From the listing below, extract each entry exactly as written, minus the images.

-- Opening Marker --

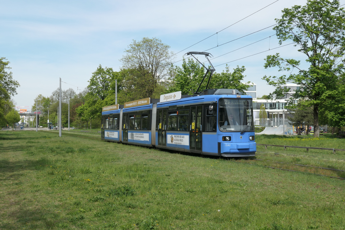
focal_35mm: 42
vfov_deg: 31.9
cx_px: 172
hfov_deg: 46.4
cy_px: 115
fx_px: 403
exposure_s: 1/800
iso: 125
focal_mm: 15.4
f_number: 4.5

-- Closing Marker --

§ **RESPONSE TO THE TASK**
focal_35mm: 42
vfov_deg: 31.9
cx_px: 172
hfov_deg: 46.4
cy_px: 115
fx_px: 403
exposure_s: 1/800
iso: 125
focal_mm: 15.4
f_number: 4.5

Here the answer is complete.